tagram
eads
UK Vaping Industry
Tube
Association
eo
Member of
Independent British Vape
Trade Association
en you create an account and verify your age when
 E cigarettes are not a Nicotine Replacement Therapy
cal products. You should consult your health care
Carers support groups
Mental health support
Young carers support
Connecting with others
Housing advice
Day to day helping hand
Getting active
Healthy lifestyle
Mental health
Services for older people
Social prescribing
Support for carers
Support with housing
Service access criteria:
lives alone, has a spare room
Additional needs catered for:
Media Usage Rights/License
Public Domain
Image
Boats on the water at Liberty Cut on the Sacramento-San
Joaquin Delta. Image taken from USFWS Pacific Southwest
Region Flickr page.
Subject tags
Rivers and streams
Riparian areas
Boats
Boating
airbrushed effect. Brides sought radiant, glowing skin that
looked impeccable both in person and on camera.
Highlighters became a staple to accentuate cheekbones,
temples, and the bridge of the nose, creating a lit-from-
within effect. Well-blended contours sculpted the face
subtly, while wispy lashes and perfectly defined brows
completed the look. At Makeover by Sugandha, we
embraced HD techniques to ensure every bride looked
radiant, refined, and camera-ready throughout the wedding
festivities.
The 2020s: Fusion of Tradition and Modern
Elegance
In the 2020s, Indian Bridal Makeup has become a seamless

---

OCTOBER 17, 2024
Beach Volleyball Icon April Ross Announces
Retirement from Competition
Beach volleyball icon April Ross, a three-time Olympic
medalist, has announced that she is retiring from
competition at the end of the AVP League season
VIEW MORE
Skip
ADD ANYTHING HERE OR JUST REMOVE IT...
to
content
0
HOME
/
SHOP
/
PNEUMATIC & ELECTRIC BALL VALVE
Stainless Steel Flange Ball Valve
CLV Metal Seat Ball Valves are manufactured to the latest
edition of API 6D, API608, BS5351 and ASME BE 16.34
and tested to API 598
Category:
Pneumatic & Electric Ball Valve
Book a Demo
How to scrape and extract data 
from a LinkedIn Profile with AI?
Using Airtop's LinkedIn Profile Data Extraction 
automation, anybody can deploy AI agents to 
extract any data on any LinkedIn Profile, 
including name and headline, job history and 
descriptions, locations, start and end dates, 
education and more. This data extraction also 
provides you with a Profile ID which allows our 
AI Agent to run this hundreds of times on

(Prompt) Rewrite the lines of the entries between the one containing "OCTOBER 17, 2024" and the one containing "competition at the", inclusive, with "retiring" changed to "stepping away" and all else unchanged.

(Your solution)
OCTOBER 17, 2024
Beach Volleyball Icon April Ross Announces
Retirement from Competition
Beach volleyball icon April Ross, a three-time Olympic
medalist, has announced that she is stepping away from
competition at the end of the AVP League season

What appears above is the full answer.